- Aim of the task
Below are records to be reproduced exactly and in full.

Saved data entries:
□ □ □ □ □ □ □

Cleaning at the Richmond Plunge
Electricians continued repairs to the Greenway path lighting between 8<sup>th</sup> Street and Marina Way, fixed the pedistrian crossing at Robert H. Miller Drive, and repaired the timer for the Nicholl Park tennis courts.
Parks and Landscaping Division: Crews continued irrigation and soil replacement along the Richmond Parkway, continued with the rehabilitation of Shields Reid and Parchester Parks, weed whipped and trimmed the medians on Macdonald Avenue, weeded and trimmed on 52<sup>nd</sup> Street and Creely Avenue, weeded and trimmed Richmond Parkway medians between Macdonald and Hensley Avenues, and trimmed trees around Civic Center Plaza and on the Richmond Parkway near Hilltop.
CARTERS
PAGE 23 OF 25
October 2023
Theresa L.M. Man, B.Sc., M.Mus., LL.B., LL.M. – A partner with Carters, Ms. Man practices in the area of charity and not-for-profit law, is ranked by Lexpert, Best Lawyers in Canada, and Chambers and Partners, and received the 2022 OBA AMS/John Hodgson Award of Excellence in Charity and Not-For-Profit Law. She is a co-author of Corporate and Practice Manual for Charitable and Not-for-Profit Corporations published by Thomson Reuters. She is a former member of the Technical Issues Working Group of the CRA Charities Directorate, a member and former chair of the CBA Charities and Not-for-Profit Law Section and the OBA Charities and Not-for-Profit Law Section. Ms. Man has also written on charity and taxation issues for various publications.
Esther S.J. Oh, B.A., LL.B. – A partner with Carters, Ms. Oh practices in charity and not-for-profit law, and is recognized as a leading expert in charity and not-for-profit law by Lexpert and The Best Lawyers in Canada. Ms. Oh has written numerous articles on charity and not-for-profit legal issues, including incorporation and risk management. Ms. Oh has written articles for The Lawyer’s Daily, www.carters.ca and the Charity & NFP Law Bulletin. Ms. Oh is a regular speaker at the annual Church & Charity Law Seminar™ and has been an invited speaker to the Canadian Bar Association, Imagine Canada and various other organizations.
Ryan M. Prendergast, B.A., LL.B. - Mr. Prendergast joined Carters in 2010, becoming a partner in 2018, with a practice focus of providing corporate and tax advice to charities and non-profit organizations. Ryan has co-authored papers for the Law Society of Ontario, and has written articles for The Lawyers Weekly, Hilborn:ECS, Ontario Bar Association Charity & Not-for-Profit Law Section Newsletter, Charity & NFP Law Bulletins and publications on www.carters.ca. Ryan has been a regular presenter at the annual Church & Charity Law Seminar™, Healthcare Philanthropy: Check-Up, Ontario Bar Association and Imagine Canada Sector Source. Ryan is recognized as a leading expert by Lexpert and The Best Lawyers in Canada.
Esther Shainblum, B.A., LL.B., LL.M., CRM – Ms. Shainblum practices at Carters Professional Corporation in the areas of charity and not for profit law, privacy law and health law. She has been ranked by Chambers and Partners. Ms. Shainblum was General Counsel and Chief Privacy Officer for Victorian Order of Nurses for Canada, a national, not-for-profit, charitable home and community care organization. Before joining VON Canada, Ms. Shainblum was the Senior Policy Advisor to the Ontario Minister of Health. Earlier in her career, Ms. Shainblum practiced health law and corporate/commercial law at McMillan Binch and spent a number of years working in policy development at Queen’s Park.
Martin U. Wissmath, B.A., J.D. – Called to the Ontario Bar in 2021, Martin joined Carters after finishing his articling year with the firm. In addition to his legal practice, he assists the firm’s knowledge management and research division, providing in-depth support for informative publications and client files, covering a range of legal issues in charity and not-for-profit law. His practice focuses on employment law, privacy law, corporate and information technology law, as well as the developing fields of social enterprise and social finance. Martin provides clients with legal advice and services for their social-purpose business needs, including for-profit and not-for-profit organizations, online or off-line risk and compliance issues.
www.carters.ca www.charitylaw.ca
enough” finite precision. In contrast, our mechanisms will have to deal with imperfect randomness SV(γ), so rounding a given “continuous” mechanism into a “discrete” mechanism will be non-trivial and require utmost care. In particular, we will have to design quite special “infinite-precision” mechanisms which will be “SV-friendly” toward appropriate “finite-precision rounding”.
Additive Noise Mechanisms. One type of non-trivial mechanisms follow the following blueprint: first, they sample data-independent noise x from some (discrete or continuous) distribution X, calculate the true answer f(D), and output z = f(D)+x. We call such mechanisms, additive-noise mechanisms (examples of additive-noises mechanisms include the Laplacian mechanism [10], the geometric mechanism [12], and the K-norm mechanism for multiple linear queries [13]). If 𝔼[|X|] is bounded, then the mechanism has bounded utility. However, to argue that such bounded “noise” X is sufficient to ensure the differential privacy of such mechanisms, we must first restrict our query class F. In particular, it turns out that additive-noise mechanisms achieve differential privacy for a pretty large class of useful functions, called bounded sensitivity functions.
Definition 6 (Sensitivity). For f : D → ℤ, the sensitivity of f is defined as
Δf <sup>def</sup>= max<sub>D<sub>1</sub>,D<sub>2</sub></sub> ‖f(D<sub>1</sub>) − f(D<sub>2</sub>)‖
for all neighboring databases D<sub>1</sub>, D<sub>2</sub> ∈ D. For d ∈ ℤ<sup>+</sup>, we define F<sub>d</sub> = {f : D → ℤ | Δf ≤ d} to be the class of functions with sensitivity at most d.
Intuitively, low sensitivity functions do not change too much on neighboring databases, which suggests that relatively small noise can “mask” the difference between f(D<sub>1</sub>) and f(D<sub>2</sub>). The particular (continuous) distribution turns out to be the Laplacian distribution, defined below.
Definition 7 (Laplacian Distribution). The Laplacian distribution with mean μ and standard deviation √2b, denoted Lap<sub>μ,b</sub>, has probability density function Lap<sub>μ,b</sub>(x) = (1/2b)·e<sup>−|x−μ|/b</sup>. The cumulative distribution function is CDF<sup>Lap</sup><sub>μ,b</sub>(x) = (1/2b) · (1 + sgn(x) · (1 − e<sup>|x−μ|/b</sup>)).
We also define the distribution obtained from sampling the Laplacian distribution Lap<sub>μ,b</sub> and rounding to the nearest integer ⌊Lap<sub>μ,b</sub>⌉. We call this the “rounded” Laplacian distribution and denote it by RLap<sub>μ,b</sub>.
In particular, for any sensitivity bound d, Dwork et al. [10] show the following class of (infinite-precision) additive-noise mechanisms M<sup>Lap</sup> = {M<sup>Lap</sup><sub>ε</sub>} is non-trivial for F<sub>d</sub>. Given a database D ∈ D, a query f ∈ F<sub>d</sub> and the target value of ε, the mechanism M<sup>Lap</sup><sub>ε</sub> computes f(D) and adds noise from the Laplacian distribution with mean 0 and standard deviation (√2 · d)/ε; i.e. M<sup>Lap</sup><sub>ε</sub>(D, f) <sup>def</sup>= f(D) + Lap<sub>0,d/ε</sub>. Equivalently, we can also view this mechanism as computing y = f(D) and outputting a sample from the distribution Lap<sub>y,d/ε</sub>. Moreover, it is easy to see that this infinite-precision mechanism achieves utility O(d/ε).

□ □ □ □ □ □ □

- Your response
Cleaning at the Richmond Plunge
Electricians continued repairs to the Greenway path lighting between 8<sup>th</sup> Street and Marina Way, fixed the pedistrian crossing at Robert H. Miller Drive, and repaired the timer for the Nicholl Park tennis courts.
Parks and Landscaping Division: Crews continued irrigation and soil replacement along the Richmond Parkway, continued with the rehabilitation of Shields Reid and Parchester Parks, weed whipped and trimmed the medians on Macdonald Avenue, weeded and trimmed on 52<sup>nd</sup> Street and Creely Avenue, weeded and trimmed Richmond Parkway medians between Macdonald and Hensley Avenues, and trimmed trees around Civic Center Plaza and on the Richmond Parkway near Hilltop.
CARTERS
PAGE 23 OF 25
October 2023
Theresa L.M. Man, B.Sc., M.Mus., LL.B., LL.M. – A partner with Carters, Ms. Man practices in the area of charity and not-for-profit law, is ranked by Lexpert, Best Lawyers in Canada, and Chambers and Partners, and received the 2022 OBA AMS/John Hodgson Award of Excellence in Charity and Not-For-Profit Law. She is a co-author of Corporate and Practice Manual for Charitable and Not-for-Profit Corporations published by Thomson Reuters. She is a former member of the Technical Issues Working Group of the CRA Charities Directorate, a member and former chair of the CBA Charities and Not-for-Profit Law Section and the OBA Charities and Not-for-Profit Law Section. Ms. Man has also written on charity and taxation issues for various publications.
Esther S.J. Oh, B.A., LL.B. – A partner with Carters, Ms. Oh practices in charity and not-for-profit law, and is recognized as a leading expert in charity and not-for-profit law by Lexpert and The Best Lawyers in Canada. Ms. Oh has written numerous articles on charity and not-for-profit legal issues, including incorporation and risk management. Ms. Oh has written articles for The Lawyer’s Daily, www.carters.ca and the Charity & NFP Law Bulletin. Ms. Oh is a regular speaker at the annual Church & Charity Law Seminar™ and has been an invited speaker to the Canadian Bar Association, Imagine Canada and various other organizations.
Ryan M. Prendergast, B.A., LL.B. - Mr. Prendergast joined Carters in 2010, becoming a partner in 2018, with a practice focus of providing corporate and tax advice to charities and non-profit organizations. Ryan has co-authored papers for the Law Society of Ontario, and has written articles for The Lawyers Weekly, Hilborn:ECS, Ontario Bar Association Charity & Not-for-Profit Law Section Newsletter, Charity & NFP Law Bulletins and publications on www.carters.ca. Ryan has been a regular presenter at the annual Church & Charity Law Seminar™, Healthcare Philanthropy: Check-Up, Ontario Bar Association and Imagine Canada Sector Source. Ryan is recognized as a leading expert by Lexpert and The Best Lawyers in Canada.
Esther Shainblum, B.A., LL.B., LL.M., CRM – Ms. Shainblum practices at Carters Professional Corporation in the areas of charity and not for profit law, privacy law and health law. She has been ranked by Chambers and Partners. Ms. Shainblum was General Counsel and Chief Privacy Officer for Victorian Order of Nurses for Canada, a national, not-for-profit, charitable home and community care organization. Before joining VON Canada, Ms. Shainblum was the Senior Policy Advisor to the Ontario Minister of Health. Earlier in her career, Ms. Shainblum practiced health law and corporate/commercial law at McMillan Binch and spent a number of years working in policy development at Queen’s Park.
Martin U. Wissmath, B.A., J.D. – Called to the Ontario Bar in 2021, Martin joined Carters after finishing his articling year with the firm. In addition to his legal practice, he assists the firm’s knowledge management and research division, providing in-depth support for informative publications and client files, covering a range of legal issues in charity and not-for-profit law. His practice focuses on employment law, privacy law, corporate and information technology law, as well as the developing fields of social enterprise and social finance. Martin provides clients with legal advice and services for their social-purpose business needs, including for-profit and not-for-profit organizations, online or off-line risk and compliance issues.
www.carters.ca www.charitylaw.ca
enough” finite precision. In contrast, our mechanisms will have to deal with imperfect randomness SV(γ), so rounding a given “continuous” mechanism into a “discrete” mechanism will be non-trivial and require utmost care. In particular, we will have to design quite special “infinite-precision” mechanisms which will be “SV-friendly” toward appropriate “finite-precision rounding”.
Additive Noise Mechanisms. One type of non-trivial mechanisms follow the following blueprint: first, they sample data-independent noise x from some (discrete or continuous) distribution X, calculate the true answer f(D), and output z = f(D)+x. We call such mechanisms, additive-noise mechanisms (examples of additive-noises mechanisms include the Laplacian mechanism [10], the geometric mechanism [12], and the K-norm mechanism for multiple linear queries [13]). If 𝔼[|X|] is bounded, then the mechanism has bounded utility. However, to argue that such bounded “noise” X is sufficient to ensure the differential privacy of such mechanisms, we must first restrict our query class F. In particular, it turns out that additive-noise mechanisms achieve differential privacy for a pretty large class of useful functions, called bounded sensitivity functions.
Definition 6 (Sensitivity). For f : D → ℤ, the sensitivity of f is defined as
Δf <sup>def</sup>= max<sub>D<sub>1</sub>,D<sub>2</sub></sub> ‖f(D<sub>1</sub>) − f(D<sub>2</sub>)‖
for all neighboring databases D<sub>1</sub>, D<sub>2</sub> ∈ D. For d ∈ ℤ<sup>+</sup>, we define F<sub>d</sub> = {f : D → ℤ | Δf ≤ d} to be the class of functions with sensitivity at most d.
Intuitively, low sensitivity functions do not change too much on neighboring databases, which suggests that relatively small noise can “mask” the difference between f(D<sub>1</sub>) and f(D<sub>2</sub>). The particular (continuous) distribution turns out to be the Laplacian distribution, defined below.
Definition 7 (Laplacian Distribution). The Laplacian distribution with mean μ and standard deviation √2b, denoted Lap<sub>μ,b</sub>, has probability density function Lap<sub>μ,b</sub>(x) = (1/2b)·e<sup>−|x−μ|/b</sup>. The cumulative distribution function is CDF<sup>Lap</sup><sub>μ,b</sub>(x) = (1/2b) · (1 + sgn(x) · (1 − e<sup>|x−μ|/b</sup>)).
We also define the distribution obtained from sampling the Laplacian distribution Lap<sub>μ,b</sub> and rounding to the nearest integer ⌊Lap<sub>μ,b</sub>⌉. We call this the “rounded” Laplacian distribution and denote it by RLap<sub>μ,b</sub>.
In particular, for any sensitivity bound d, Dwork et al. [10] show the following class of (infinite-precision) additive-noise mechanisms M<sup>Lap</sup> = {M<sup>Lap</sup><sub>ε</sub>} is non-trivial for F<sub>d</sub>. Given a database D ∈ D, a query f ∈ F<sub>d</sub> and the target value of ε, the mechanism M<sup>Lap</sup><sub>ε</sub> computes f(D) and adds noise from the Laplacian distribution with mean 0 and standard deviation (√2 · d)/ε; i.e. M<sup>Lap</sup><sub>ε</sub>(D, f) <sup>def</sup>= f(D) + Lap<sub>0,d/ε</sub>. Equivalently, we can also view this mechanism as computing y = f(D) and outputting a sample from the distribution Lap<sub>y,d/ε</sub>. Moreover, it is easy to see that this infinite-precision mechanism achieves utility O(d/ε).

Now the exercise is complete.